SUPPLIED PASSAGE:
..............................
SPEECH OF MR. RIVES,

OF VIRGINIA.

In Senate, August 17 and 19, 1842-On the treaty with Great Britain.

Mr. RIVES said that the Committee on Foreign Relations, to which the treaty had been referred, not having been able, from the shortness of the time allowed by the now advanced stage of the session, and the consequent necessity of early action on the subject, to make a formal and written report, it devolved on him, as the organ of the committee, to state the views and considerations by which the committee had been influenced, in recommending to the Senate to give the constitutional sanction of their "advice and consent" to its ratification. He begged leave to say, in the outset, that, in forming their judgment on the grave question submitted to them, the committee had felt themselves bound, by the most solemn of all obligations, to discard from their minds every consideration but such as appertained to the true interest and honor of their country. They had felt that it would be to betray the trust reposed in them by the Senate, and to show themselves unworthy of the confidence of the country, if they could, for a moment, permit themselves, in pursuit of party objects, or under the influence of personal or political prejudices, to turn aside from

Senate.

the national question, to inquire by whom the treaty had been negotiated, or whose name stood subscribed to it. They have looked to the treaty in itself, isolated from every invidious reference to persons or parties; and have pronounced upon its acceptance or rejection as, in their best judgment, the interests and honor of the nation demand.

The stipulations of the treaty embrace three distinct objects: an exact and permanent definition of the boundaries, where they had been the subject of doubt or dispute, between the territories of the United States and the adjacent provinces of Great Britain; a plan of co-operation for the more effectual suppression of the African slave-trade; and an agreement for the mutual surrender, in certain cases, of criminals fugitive from justice. The first of these objects, from its intimate connexion with the tranquillity of the frontier, and the peace of the two countries-on several recent occasions exposed to imminent hazard of interruption, from intrusions on the disputed territory, and the conflicting jurisdictions exercised over it--naturally occupies the foreground of the treaty.
..............................
RECORDS FOR THE TASK:
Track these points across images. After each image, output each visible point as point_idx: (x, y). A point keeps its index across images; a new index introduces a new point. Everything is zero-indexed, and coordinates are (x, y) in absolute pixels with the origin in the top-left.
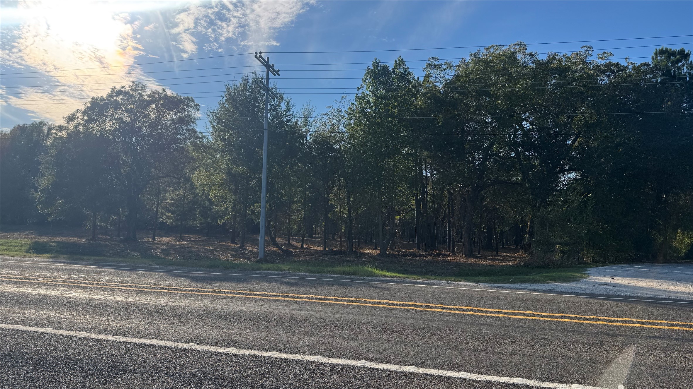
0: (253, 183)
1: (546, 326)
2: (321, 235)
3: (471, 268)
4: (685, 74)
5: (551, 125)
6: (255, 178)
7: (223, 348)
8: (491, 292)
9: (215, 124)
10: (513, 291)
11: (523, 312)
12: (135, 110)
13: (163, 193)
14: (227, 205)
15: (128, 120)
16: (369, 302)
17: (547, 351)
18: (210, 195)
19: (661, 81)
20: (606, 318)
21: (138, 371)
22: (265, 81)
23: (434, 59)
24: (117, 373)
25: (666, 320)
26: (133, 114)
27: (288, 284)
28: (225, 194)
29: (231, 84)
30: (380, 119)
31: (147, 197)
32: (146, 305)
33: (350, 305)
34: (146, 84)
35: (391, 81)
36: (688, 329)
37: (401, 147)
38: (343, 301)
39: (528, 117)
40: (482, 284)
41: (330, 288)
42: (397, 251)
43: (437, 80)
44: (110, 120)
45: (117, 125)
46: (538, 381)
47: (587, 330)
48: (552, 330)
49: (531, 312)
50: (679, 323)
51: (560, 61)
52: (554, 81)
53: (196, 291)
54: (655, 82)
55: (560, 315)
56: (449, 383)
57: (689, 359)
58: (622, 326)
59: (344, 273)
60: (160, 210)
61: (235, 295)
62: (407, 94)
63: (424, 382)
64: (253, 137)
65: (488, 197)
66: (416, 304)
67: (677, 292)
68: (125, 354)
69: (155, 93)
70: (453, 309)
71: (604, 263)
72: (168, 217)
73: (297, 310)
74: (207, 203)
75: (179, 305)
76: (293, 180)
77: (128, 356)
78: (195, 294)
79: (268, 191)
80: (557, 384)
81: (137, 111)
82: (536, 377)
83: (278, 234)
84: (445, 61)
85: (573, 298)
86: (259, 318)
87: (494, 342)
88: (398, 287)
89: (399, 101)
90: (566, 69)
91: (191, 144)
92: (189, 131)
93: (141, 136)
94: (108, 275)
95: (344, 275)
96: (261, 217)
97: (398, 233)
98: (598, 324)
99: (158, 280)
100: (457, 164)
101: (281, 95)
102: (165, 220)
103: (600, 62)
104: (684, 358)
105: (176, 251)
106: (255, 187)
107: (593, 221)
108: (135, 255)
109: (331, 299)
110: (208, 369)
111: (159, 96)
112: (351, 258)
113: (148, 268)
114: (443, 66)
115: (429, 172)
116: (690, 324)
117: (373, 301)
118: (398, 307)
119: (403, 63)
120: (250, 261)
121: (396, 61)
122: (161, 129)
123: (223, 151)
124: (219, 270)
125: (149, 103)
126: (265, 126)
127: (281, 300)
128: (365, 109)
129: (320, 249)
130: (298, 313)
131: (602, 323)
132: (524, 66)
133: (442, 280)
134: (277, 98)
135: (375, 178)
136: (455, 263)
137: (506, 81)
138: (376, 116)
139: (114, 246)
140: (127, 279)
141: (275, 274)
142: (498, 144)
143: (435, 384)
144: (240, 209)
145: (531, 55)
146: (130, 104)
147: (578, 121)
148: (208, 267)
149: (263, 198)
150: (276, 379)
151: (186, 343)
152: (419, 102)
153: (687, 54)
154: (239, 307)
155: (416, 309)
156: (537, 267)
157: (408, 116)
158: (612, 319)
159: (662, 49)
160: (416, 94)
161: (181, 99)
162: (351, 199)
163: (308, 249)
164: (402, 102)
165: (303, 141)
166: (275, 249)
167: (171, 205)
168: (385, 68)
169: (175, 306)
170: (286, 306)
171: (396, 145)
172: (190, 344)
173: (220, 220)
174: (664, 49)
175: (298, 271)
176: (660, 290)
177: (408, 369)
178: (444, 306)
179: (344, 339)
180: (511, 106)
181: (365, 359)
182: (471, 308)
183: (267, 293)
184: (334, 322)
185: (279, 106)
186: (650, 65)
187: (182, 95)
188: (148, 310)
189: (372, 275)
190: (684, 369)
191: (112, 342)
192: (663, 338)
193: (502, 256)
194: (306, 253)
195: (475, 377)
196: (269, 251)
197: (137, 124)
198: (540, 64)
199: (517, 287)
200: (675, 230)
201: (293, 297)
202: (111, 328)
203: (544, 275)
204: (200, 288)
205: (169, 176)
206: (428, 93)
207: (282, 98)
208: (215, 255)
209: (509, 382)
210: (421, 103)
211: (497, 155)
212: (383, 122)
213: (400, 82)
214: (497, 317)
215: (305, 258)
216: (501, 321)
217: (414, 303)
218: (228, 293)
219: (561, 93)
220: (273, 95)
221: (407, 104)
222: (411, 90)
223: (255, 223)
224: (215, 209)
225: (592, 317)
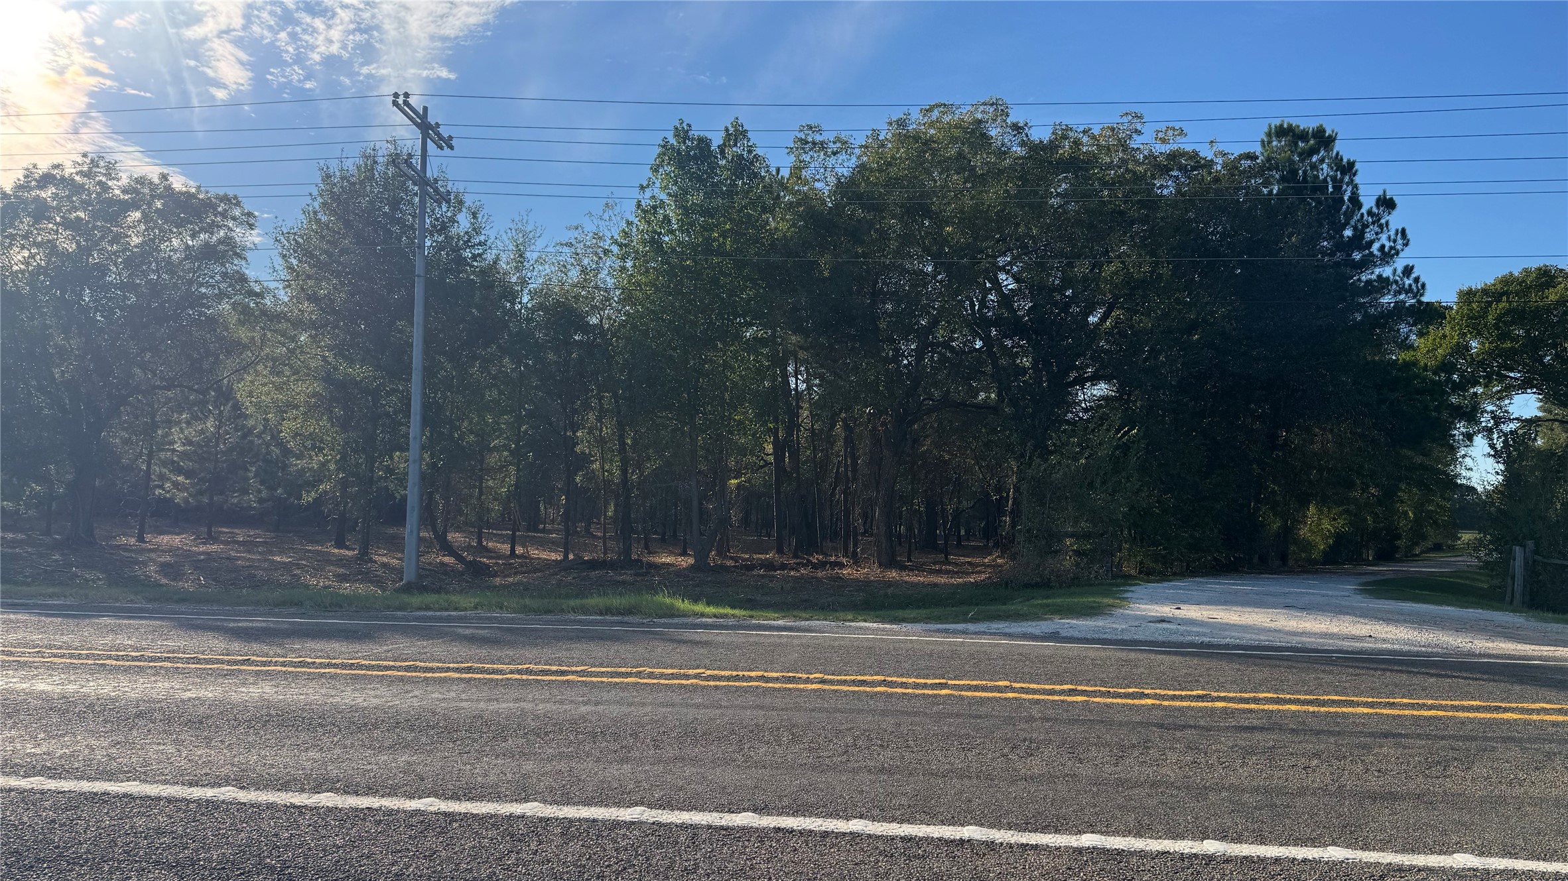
0: (390, 404)
1: (1035, 712)
2: (559, 524)
3: (890, 591)
4: (1325, 180)
5: (1057, 282)
6: (394, 391)
7: (305, 795)
8: (928, 643)
9: (295, 262)
10: (972, 638)
11: (990, 684)
12: (88, 222)
13: (164, 428)
14: (326, 455)
15: (72, 247)
16: (662, 676)
17: (1036, 766)
18: (282, 432)
19: (1279, 193)
20: (1158, 691)
21: (87, 860)
22: (416, 161)
23: (811, 128)
24: (32, 867)
25: (1276, 691)
26: (83, 234)
27: (471, 640)
28: (320, 430)
29: (334, 167)
30: (694, 260)
31: (121, 438)
32: (114, 700)
33: (617, 684)
34: (117, 159)
35: (716, 174)
36: (1316, 709)
37: (740, 323)
38: (602, 674)
39: (1010, 263)
40: (909, 626)
41: (573, 646)
42: (732, 558)
43: (817, 177)
44: (23, 247)
45: (40, 260)
46: (1012, 832)
47: (1119, 717)
48: (1048, 720)
49: (1007, 683)
50: (1302, 697)
51: (1077, 143)
52: (1064, 186)
53: (243, 662)
54: (1267, 195)
55: (1066, 687)
56: (825, 845)
57: (1314, 771)
58: (1188, 708)
59: (608, 611)
60: (157, 469)
61: (339, 671)
62: (753, 204)
63: (771, 846)
64: (388, 294)
65: (927, 436)
66: (766, 674)
67: (1303, 634)
68: (53, 821)
69: (142, 184)
70: (844, 682)
71: (1163, 577)
72: (176, 485)
73: (489, 700)
74: (276, 451)
75: (199, 698)
76: (490, 396)
77: (61, 825)
78: (240, 671)
79: (425, 421)
80: (1050, 836)
81: (95, 227)
82: (1009, 824)
83: (453, 525)
84: (835, 134)
85: (1093, 652)
86: (397, 723)
87: (926, 751)
88: (727, 640)
89: (735, 219)
90: (1089, 162)
91: (234, 309)
92: (228, 277)
93: (107, 287)
94: (16, 630)
95: (607, 614)
96: (410, 484)
97: (735, 516)
98: (1143, 706)
99: (148, 639)
100: (861, 365)
101: (456, 197)
102: (169, 492)
103: (1161, 148)
104: (1304, 768)
105: (198, 566)
106: (395, 412)
107: (1141, 486)
108: (93, 580)
109: (573, 673)
110: (267, 845)
111: (151, 190)
112: (627, 576)
113: (122, 610)
114: (831, 145)
115: (804, 382)
116: (1322, 698)
117: (670, 671)
118: (724, 683)
119: (744, 133)
120: (384, 589)
121: (727, 130)
122: (157, 271)
123: (313, 325)
124: (303, 611)
125: (126, 207)
126: (419, 268)
127: (453, 680)
128: (659, 236)
129: (554, 556)
130: (493, 706)
131: (1150, 701)
132: (1002, 153)
133: (826, 620)
134: (448, 202)
135: (683, 393)
136: (857, 580)
137: (965, 183)
138: (682, 253)
139: (34, 557)
140: (65, 638)
141: (440, 619)
142: (947, 322)
143: (795, 850)
144: (357, 465)
145: (1017, 128)
146: (76, 209)
147: (1113, 273)
148: (276, 605)
149: (415, 438)
150: (430, 860)
151: (213, 787)
152: (778, 224)
153: (1330, 136)
154: (349, 697)
155: (764, 685)
156: (1027, 586)
157: (756, 254)
158: (1171, 693)
159: (1281, 126)
160: (774, 204)
161: (209, 198)
162: (629, 441)
163: (526, 558)
164: (743, 223)
165: (513, 304)
166: (447, 559)
167: (184, 455)
168: (704, 143)
169: (189, 699)
170: (464, 692)
171: (728, 319)
172: (223, 789)
173: (309, 492)
174: (1285, 126)
175: (498, 610)
176: (1269, 630)
177: (737, 819)
178: (826, 677)
179: (598, 760)
180: (975, 239)
181: (642, 804)
182: (882, 678)
183: (418, 663)
184: (575, 724)
185: (453, 220)
186: (1257, 158)
187: (210, 189)
188: (118, 712)
189: (672, 613)
190: (1302, 792)
191: (21, 792)
192: (1268, 729)
193: (956, 564)
194: (522, 566)
195: (882, 829)
196: (430, 564)
197: (95, 258)
198: (1036, 149)
199: (982, 630)
200: (1304, 503)
201: (483, 671)
202: (21, 759)
203: (1040, 602)
204: (253, 655)
205: (177, 386)
206: (799, 204)
207: (461, 203)
208: (295, 575)
209: (952, 837)
210: (783, 226)
211: (946, 345)
212: (699, 267)
213: (737, 177)
214: (935, 696)
215: (519, 577)
216: (943, 704)
217: (760, 673)
218: (322, 666)
219: (1077, 213)
220: (438, 194)
221: (753, 227)
222: (762, 196)
223: (396, 498)
224: (296, 465)
225: (1131, 690)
..............................
WHAT TO WORK ON:
**a.** Could you print the records from their first line through the line containing "31: (147, 197)", including both of those lines, and leave out the pictures?
**b.** How would the Senate speech on the 1842 treaty with Great Britain continue after its last sentence?
The speech and the records have separate, unrelated origins.

TASK-BY-TASK ANSWERS:
**a.**
Track these points across images. After each image, output each visible point as point_idx: (x, y). A point keeps its index across images; a new index introduces a new point. Everything is zero-indexed, and coordinates are (x, y) in absolute pixels with the origin in the top-left.
0: (253, 183)
1: (546, 326)
2: (321, 235)
3: (471, 268)
4: (685, 74)
5: (551, 125)
6: (255, 178)
7: (223, 348)
8: (491, 292)
9: (215, 124)
10: (513, 291)
11: (523, 312)
12: (135, 110)
13: (163, 193)
14: (227, 205)
15: (128, 120)
16: (369, 302)
17: (547, 351)
18: (210, 195)
19: (661, 81)
20: (606, 318)
21: (138, 371)
22: (265, 81)
23: (434, 59)
24: (117, 373)
25: (666, 320)
26: (133, 114)
27: (288, 284)
28: (225, 194)
29: (231, 84)
30: (380, 119)
31: (147, 197)

**b.**
The merits of the controversy respecting our Northeastern boundary, and the respective claims and arguments of the two parties in regard to it, are too well known to the Senate, (said Mr. R.,) to require any recapitulation of them at my hands. A brief retrospect of the history of the controversy, however, may be necessary to enable the Senate to comprehend the position of the question at the moment when the negotiations which terminated in this treaty were entered upon.

The second article of the definitive treaty of peace of 1783, describes the Northeastern boundary of the United States as follows: "Beginning at the northwest angle of Nova Scotia, to wit: that angle which is formed by a line drawn due north from the source of the St. Croix river to the highlands; along the said highlands, which divide those rivers that empty themselves into the river St. Lawrence from those which fall into the Atlantic ocean, to the northwesternmost head of Connecticut river;" and then, pursuing the description of the boundaries of the United States around their whole territory, on the north, the west, and the south, it returns to the eastern boundary of Maine in the following words: "East by a line to be drawn along the middle of the river St. Croix, from its mouth, in the Bay of Fundy, to its source; and from its source, directly north to the aforesaid highlands, which divide the rivers that fall into the Atlantic ocean from those which fall into the river St. Lawrence."

Nothing could afford a more striking evidence of the extremely defective knowledge of the geography of the country in question, which existed at the time of the signature of the treaty of peace, than the fact, that, in the very first year succeeding the conclusion of the treaty, a serious controversy arose between the high contracting parties as to which was this river St. Croix, here called for as a natural boundary between their adjacent possessions. There were three rivers emptying themselves into Passamaquoddy bay, a part of the Bay of Fundy, (as it was subsequently formally declared to be,*) each one of which, it seemed, had, some time or other, passed under the name of the St. Croix. This territorial comedy of errors, like all other questions of disputed boundary, was, on several occasions, near producing tragical results, by embroiling the authorities and population adjacent to the con roverted limits. The most eastern river was claimed by the United States as the true St. Croix-the western by Great Britain. Finally, after lowering over the peace of the frontiers for ten years, this controversy was put in a train of amicable adjustment by the treaty of 1794, (commonly called Jay's treaty,) which provided for the appointment of joint commissioners to determine which was the river truly intended under the name of the St. Croix, in the treaty of peace. The commissioners met, and in 1798 closed their deliberations, by declaring an intermediate river, called the Scoodiac, to be the true St. Croix of the treaty; which has been, accordingly, ever since recognised and observed as the actual boundary of the Uni ed States in that quarter, and to that extent.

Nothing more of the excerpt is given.